**JOB**. Copy word for word everything in the material below from the line containing "family: Laridae" down to the line containing "class: Liliopsida", both of those lines included.

**WORKING DATA**.
···

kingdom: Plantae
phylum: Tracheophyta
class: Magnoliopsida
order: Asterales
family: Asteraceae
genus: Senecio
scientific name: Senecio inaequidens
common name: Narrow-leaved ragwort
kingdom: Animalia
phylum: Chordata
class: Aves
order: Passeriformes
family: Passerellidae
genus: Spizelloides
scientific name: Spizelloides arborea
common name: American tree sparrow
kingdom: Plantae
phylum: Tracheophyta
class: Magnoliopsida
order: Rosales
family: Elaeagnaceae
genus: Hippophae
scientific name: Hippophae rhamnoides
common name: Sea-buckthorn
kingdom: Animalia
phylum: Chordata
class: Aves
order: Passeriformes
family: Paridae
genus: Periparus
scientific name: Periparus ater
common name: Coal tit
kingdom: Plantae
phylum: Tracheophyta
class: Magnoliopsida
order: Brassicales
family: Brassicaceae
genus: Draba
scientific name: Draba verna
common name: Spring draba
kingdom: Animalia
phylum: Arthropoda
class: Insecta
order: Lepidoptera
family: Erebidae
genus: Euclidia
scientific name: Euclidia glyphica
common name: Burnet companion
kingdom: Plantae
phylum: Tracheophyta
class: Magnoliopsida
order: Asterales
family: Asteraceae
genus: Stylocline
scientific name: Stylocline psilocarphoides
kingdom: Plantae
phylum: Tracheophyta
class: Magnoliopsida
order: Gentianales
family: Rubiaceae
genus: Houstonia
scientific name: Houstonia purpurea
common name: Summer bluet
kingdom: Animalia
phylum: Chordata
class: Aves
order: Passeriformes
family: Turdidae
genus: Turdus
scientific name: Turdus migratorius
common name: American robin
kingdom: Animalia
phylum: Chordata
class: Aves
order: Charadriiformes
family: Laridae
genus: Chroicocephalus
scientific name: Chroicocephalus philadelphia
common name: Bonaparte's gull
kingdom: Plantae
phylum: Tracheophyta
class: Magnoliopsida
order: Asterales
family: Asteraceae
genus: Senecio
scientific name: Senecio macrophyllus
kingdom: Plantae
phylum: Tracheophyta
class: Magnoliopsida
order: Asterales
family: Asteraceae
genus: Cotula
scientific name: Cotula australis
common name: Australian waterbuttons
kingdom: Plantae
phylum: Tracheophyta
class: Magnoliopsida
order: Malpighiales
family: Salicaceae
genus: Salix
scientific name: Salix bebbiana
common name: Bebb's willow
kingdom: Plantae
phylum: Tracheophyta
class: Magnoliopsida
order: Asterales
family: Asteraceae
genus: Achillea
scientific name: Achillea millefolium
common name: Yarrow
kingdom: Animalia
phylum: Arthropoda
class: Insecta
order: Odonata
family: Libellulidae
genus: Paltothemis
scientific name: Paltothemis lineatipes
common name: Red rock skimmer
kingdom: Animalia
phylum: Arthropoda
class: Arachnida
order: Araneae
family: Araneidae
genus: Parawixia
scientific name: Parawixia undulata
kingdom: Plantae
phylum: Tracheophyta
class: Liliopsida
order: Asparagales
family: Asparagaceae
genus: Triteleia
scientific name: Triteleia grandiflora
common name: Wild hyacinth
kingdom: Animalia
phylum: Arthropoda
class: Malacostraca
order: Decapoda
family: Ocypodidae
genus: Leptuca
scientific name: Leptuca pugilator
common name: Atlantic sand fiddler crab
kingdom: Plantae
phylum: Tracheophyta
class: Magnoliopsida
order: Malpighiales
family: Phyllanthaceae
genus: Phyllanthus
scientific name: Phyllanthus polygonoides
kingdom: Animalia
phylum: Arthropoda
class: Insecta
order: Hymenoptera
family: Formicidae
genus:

···

**WRITTEN REPLY**.
family: Laridae
genus: Chroicocephalus
scientific name: Chroicocephalus philadelphia
common name: Bonaparte's gull
kingdom: Plantae
phylum: Tracheophyta
class: Magnoliopsida
order: Asterales
family: Asteraceae
genus: Senecio
scientific name: Senecio macrophyllus
kingdom: Plantae
phylum: Tracheophyta
class: Magnoliopsida
order: Asterales
family: Asteraceae
genus: Cotula
scientific name: Cotula australis
common name: Australian waterbuttons
kingdom: Plantae
phylum: Tracheophyta
class: Magnoliopsida
order: Malpighiales
family: Salicaceae
genus: Salix
scientific name: Salix bebbiana
common name: Bebb's willow
kingdom: Plantae
phylum: Tracheophyta
class: Magnoliopsida
order: Asterales
family: Asteraceae
genus: Achillea
scientific name: Achillea millefolium
common name: Yarrow
kingdom: Animalia
phylum: Arthropoda
class: Insecta
order: Odonata
family: Libellulidae
genus: Paltothemis
scientific name: Paltothemis lineatipes
common name: Red rock skimmer
kingdom: Animalia
phylum: Arthropoda
class: Arachnida
order: Araneae
family: Araneidae
genus: Parawixia
scientific name: Parawixia undulata
kingdom: Plantae
phylum: Tracheophyta
class: Liliopsida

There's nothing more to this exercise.